Disclose Whether You've Been Given Free Products
Were you given a free product or did you buy it yourself? Let the customers know in your disclaimer so they know you didn't go out and find the product on your own. This information will likely matter to people.
MySubscriptionAddiction - a blog about subscription boxes - includes this paragraph in its affiliate disclaimer:
This disclosure makes it clear that the blogger may receive free products and services in exchange for a review, but that this fact won't influence the blogger's honesty or content.
Let Them Know You Participate in Amazon Associates
Amazon Associates doesn't just require FTC compliance. The Amazon Associates Program Operating Agreement requires that participants in the affiliate program must also note that they are involved with Amazon:
Amazon says that affiliates must:
"...clearly state the following, or any substantially similar statement previously allowed under this Agreement, on your Site or any other location where Amazon may authorize your display or other use of Program Content: "As an Amazon Associate I earn from qualifying purchases."
Here's how FreshPresso tell customers it participates in Amazon Associates:
All FreshPresso did was note their membership in the program.
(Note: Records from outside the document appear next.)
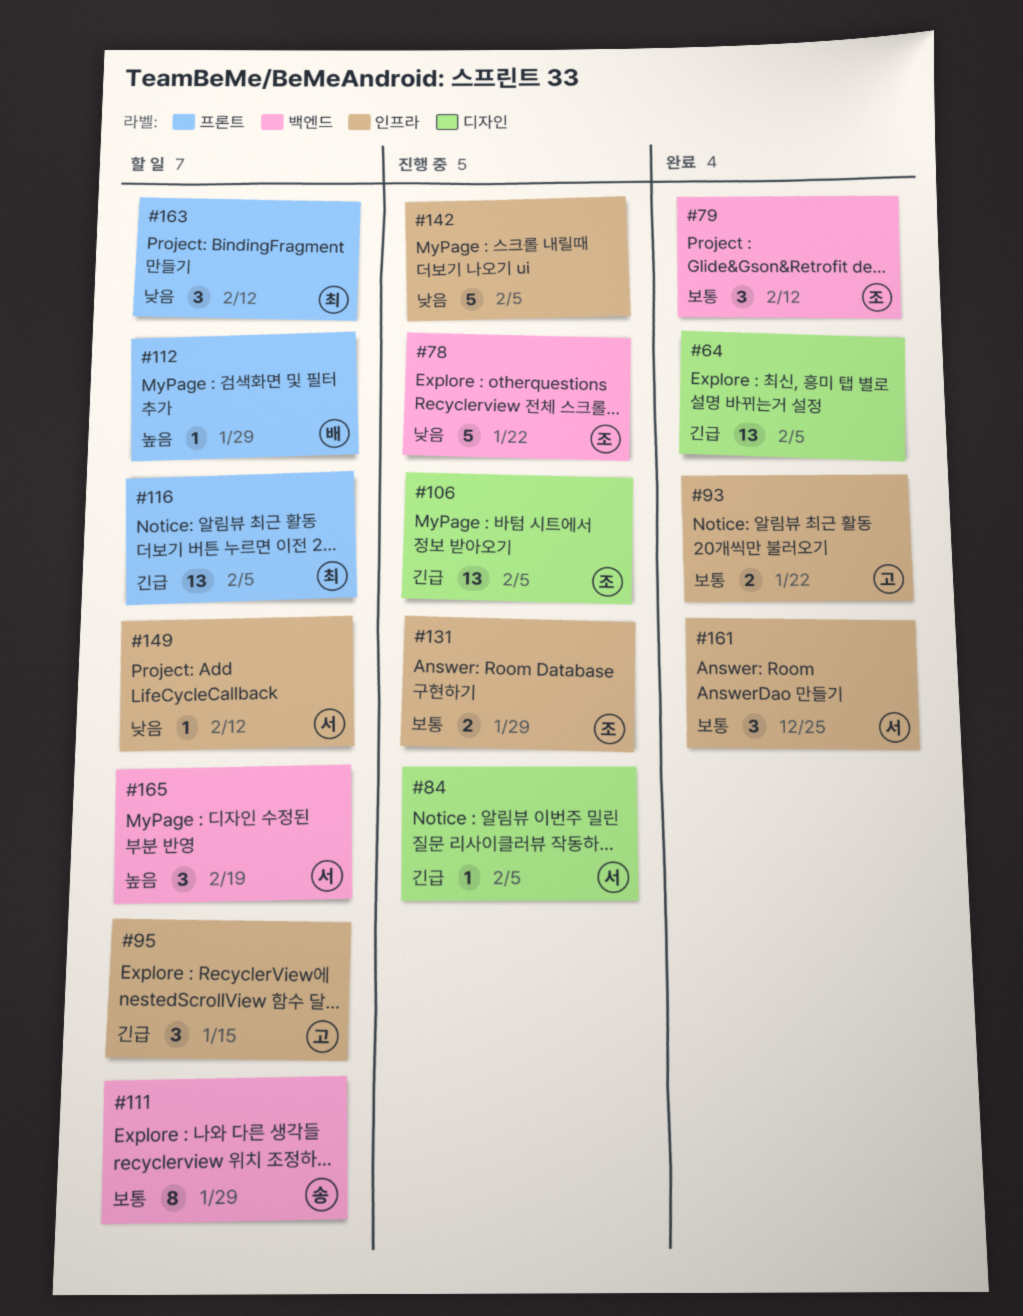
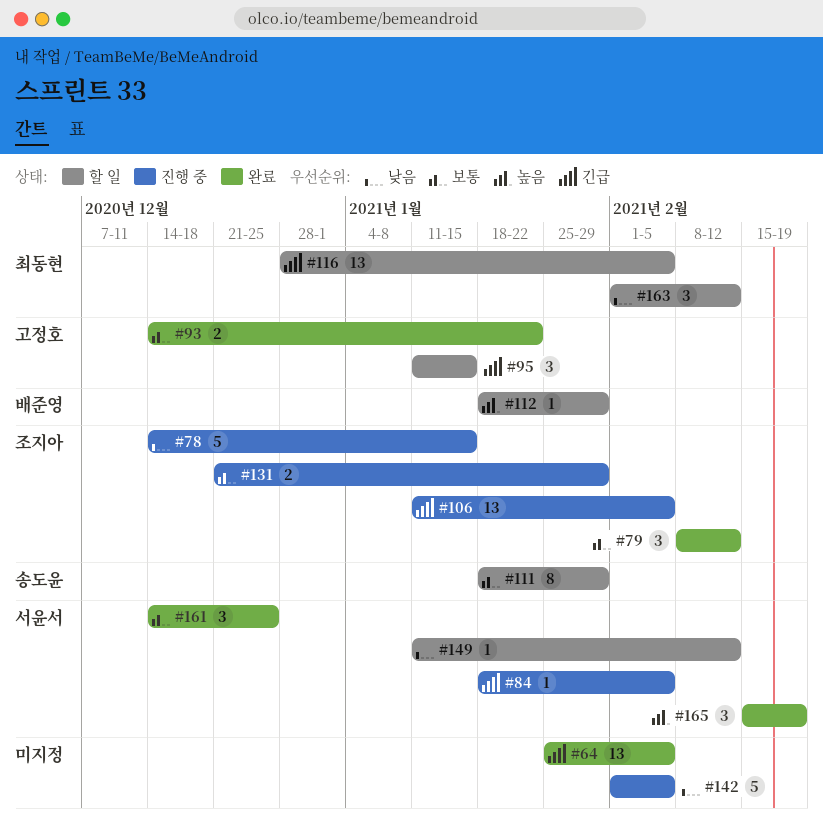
#78, due: Jan 22 -> Jan 15
#165, status: 할 일 -> 완료

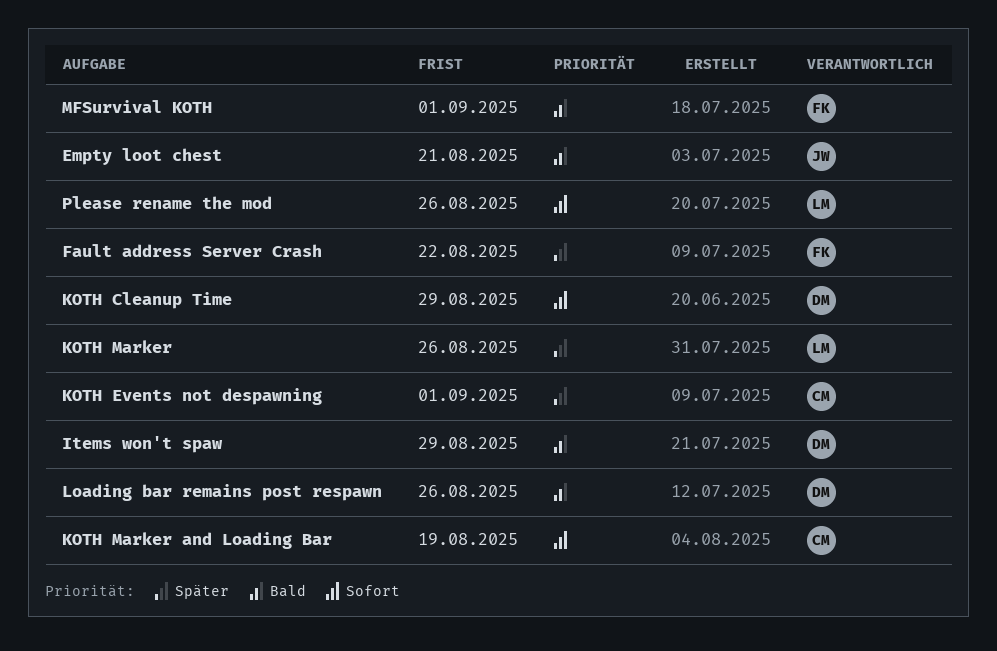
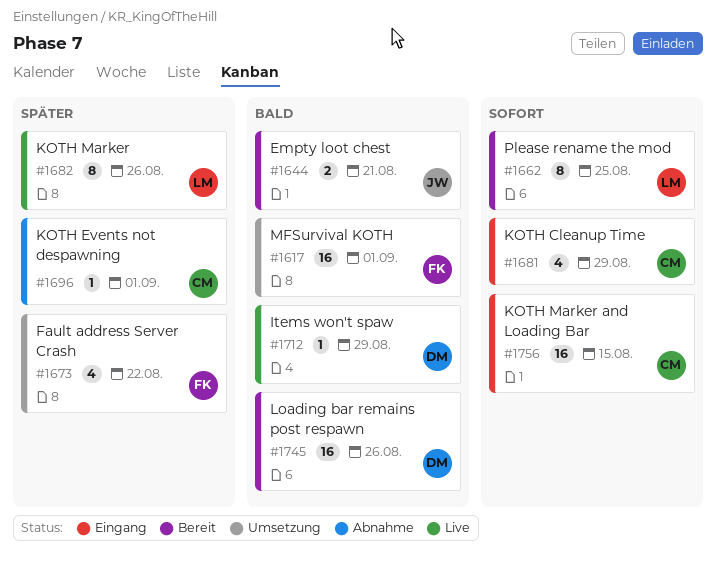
KOTH Cleanup Time, owner: DM -> CM
KOTH Marker and Loading Bar, due: Aug 19 -> Aug 15
Please rename the mod, due: Aug 26 -> Aug 25

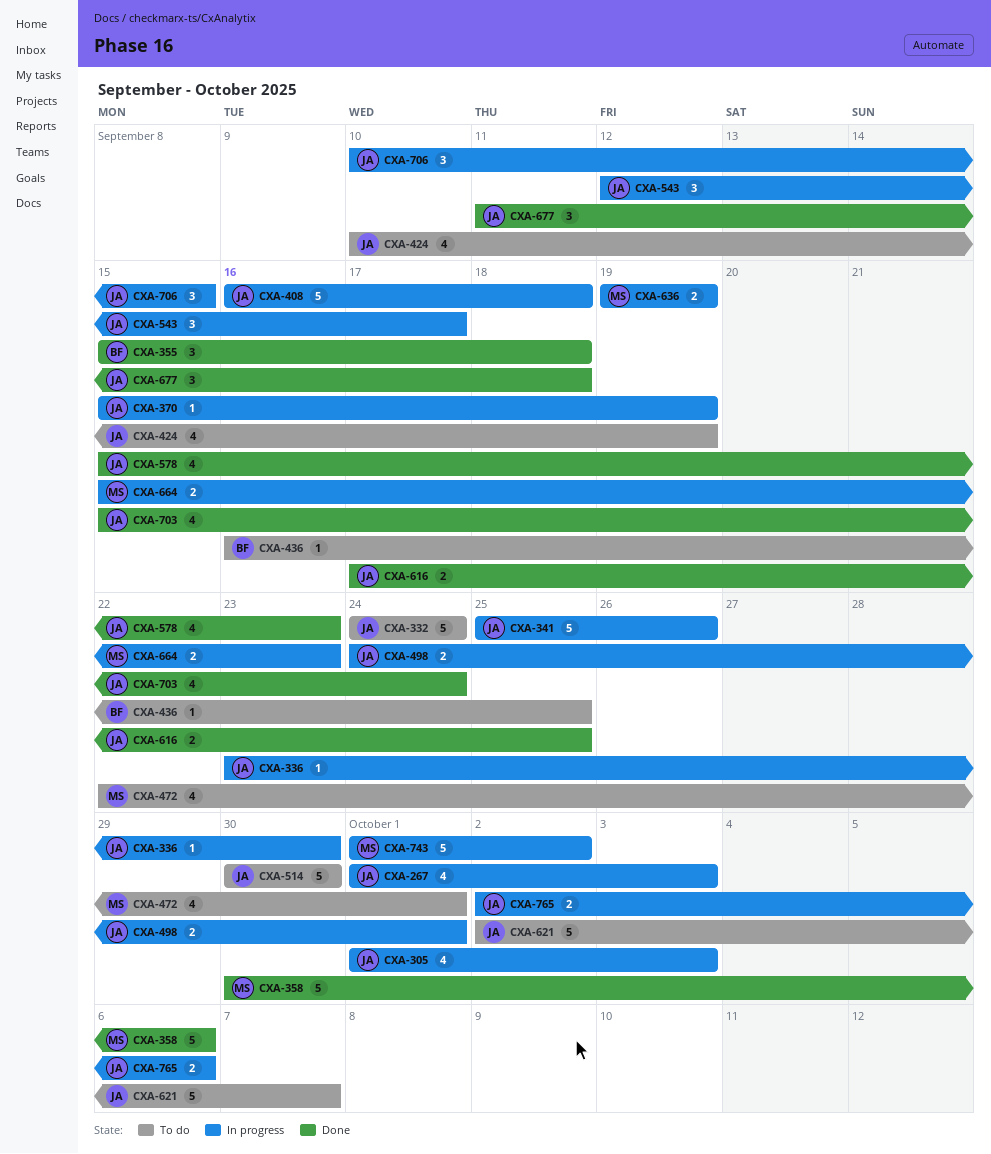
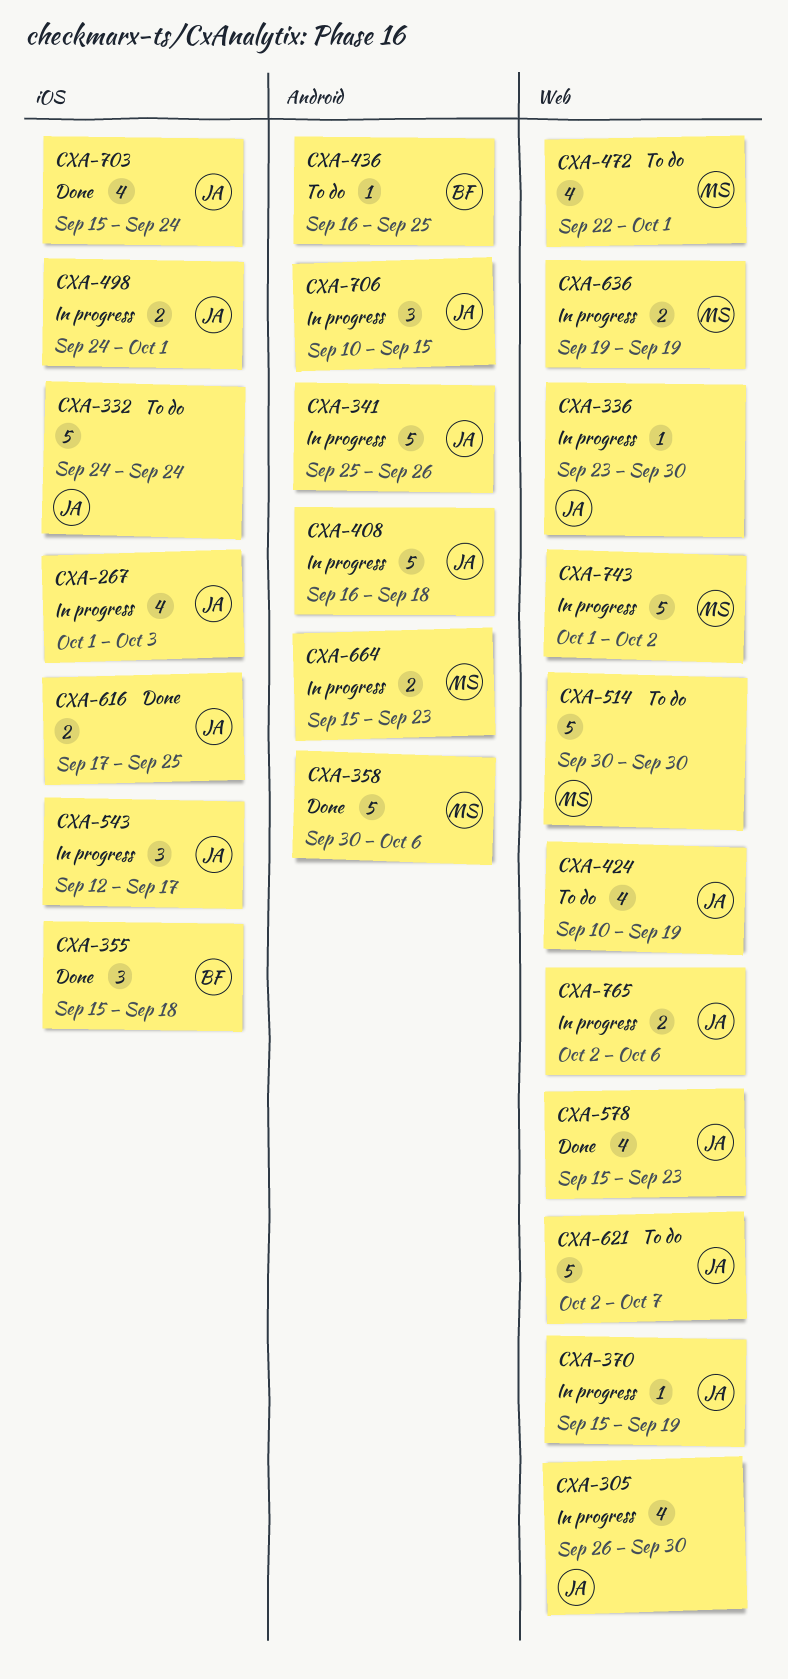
CXA-305, start: Oct 1 -> Sep 26
CXA-305, due: Oct 3 -> Sep 30
CXA-514, owner: JA -> MS
CXA-677: present -> none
They also went a step further by providing a specific example of what kind of commision they might receive - but that isn't required.
Affiliate disclaimers are required by both the FTC and many reputable affiliate programs. Some business owners still feel strange about them. After all, you're walking a fine line between sharing your opinions on products you love and reaping the benefits of affiliate programs.
However, there's no reason to worry. Affiliate disclaimers only benefit your business because they encourage transparency and promote customer trust, which only serves to drive loyalty.
Remember, your affiliate disclaimer should be "clear and conspicuous" and it should make it immediately obvious that you'll get paid if the consumer buys something. Even if all you get is a lunch or a discount on the products, your reward has a financial value that needs to be disclosed.